Thus, for prices below RON 85/MWh, the tax remains 60%, as stipulated by GO 7/2013, and for prices higher than RON 85/MWh, the tax will be 80% of the additional revenues.

Oil companies are unhappy with the form in which this law was adopted, hotnews.ro reports.

The tax due on additional income is 60% of the extra income, of which the royalties related to this income are deducted, as well as the investments for the development and expansion of the existing deposits, for the exploration and the development of new production areas, the joint report of the budget committee and industry committee reads.

Following the adoption of this law, the Romanian Petroleum Exploration and Production Companies Association (ROPEPCA) has stated in a press release that it notices “with great concern the recent amendments in Parliament with the purpose of changing the framework in which the petroleum industry operates, aiming to increase the taxation level from 60% to 80% for prices above RON 85/MWh and to make permanent the temporary tax provided by GEO 99/2016 and which were approved and voted by the Chamber of Deputies on 13.06.2017.”

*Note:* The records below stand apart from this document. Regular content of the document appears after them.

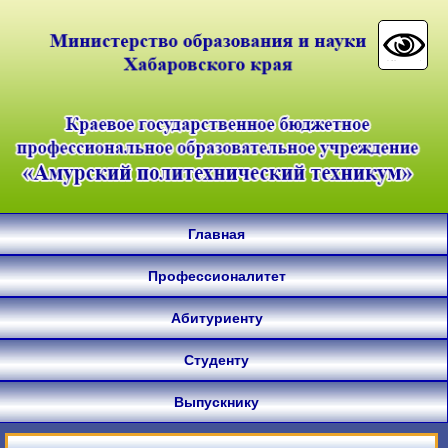
Главная
Профессионалитет
Абитуриенту
Студенту
Выпускнику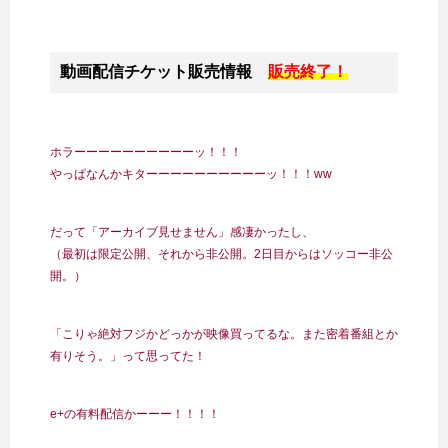
動画配信チケット販売情報
販売終了！
ホラーーーーーーーーーーッ！！！
やっぱなんかキターーーーーーーーーーッ！！！ww
だって「アーカイブ見せません」感凄かったし、
（最初は限定公開、それから非公開。2日目からはソッコー非公
開。）
「こりゃ絶対フジかどっかが映像買ってるな。また密着番組とか
有りそう。」って思ってた！
e+の有料配信かーーー！！！！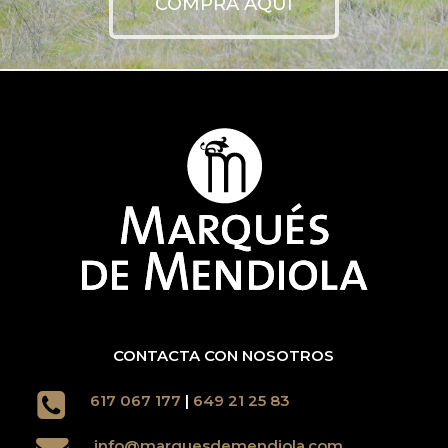
COMPRA AQUÍ
CONTACTA CON NOSOTROS
617 067 177
|
649 21 25 83
info@marquesdemendiola.com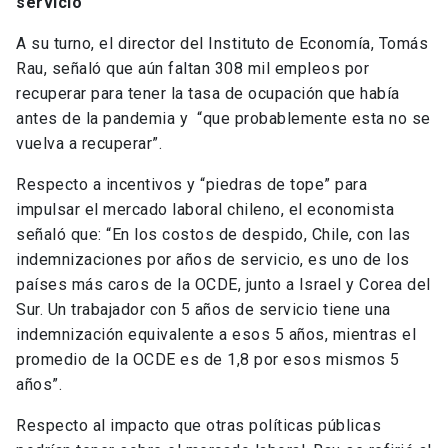
servicio
A su turno, el director del Instituto de Economía, Tomás
Rau, señaló que aún faltan 308 mil empleos por
recuperar para tener la tasa de ocupación que había
antes de la pandemia y “que probablemente esta no se
vuelva a recuperar”.
Respecto a incentivos y “piedras de tope” para
impulsar el mercado laboral chileno, el economista
señaló que: “En los costos de despido, Chile, con las
indemnizaciones por años de servicio, es uno de los
países más caros de la OCDE, junto a Israel y Corea del
Sur. Un trabajador con 5 años de servicio tiene una
indemnización equivalente a esos 5 años, mientras el
promedio de la OCDE es de 1,8 por esos mismos 5
años”.
Respecto al impacto que otras políticas públicas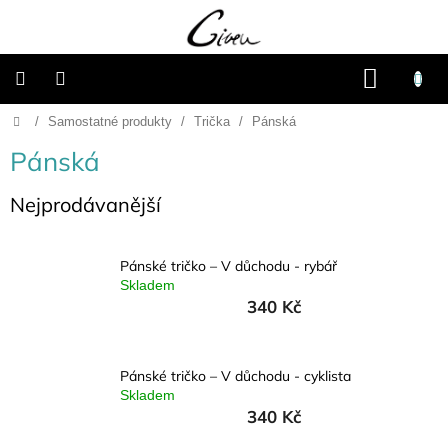
Přejít
na
obsah
NÁKU
KOŠÍK
Domů
/
Samostatné produkty
/
Trička
/
Pánská
Připravené
dárkové
balíčky
Pánská
Vánoce
Nejprodávanější
Samostatné
produkty
Pánské tričko – V důchodu - rybář
Skladem
340 Kč
Svatba
Fotoalba
Pánské tričko – V důchodu - cyklista
a
Skladem
deníky
340 Kč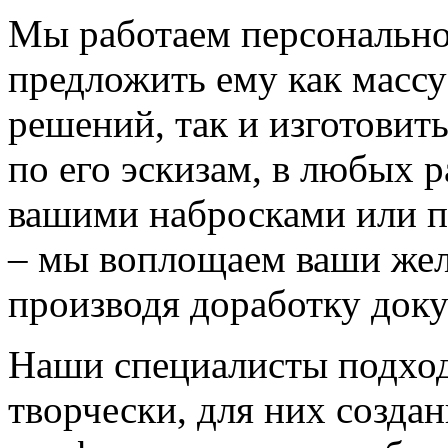
Мы работаем персонально
предложить ему как массу
решений, так и изготовит
по его эскизам, в любых 
вашими набросками или 
– мы воплощаем ваши жел
производя доработку док
Наши специалисты подход
творчески, для них созда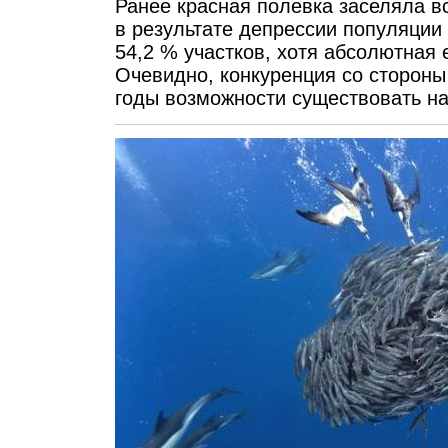
Ранее красная полевка заселяла в
в результате депрессии популяции 
54,2 % участков, хотя абсолютная 
Очевидно, конкуренция со сторон
годы возможности существовать на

ROPEPCA argues that by applying the additional tax exclusively to domestic production, this will be disadvantaged in relation to imported sources. “The liberalization of natural gas prices is not a phenomenon that justifies an additional tax, but represents the implementation of an objective assumed by Romania at European level to move to normality of a free market and in a unique European market context. Moreover, the increase of the quota is not justified by the current level of taxation of the Romanian industry. According to a recent Deloitte survey, while the effective average rate of royalties and other similar taxes on revenues have increased in Romania from 15% in 2014 to 17.5% in 2016, the average tax rate in Europe (excluding the Groeningen deposit in the Netherlands with a special tax regime) has fallen from 9.3% in 2014 to 7.9% in 2015,” reads the ROPEPCA press release.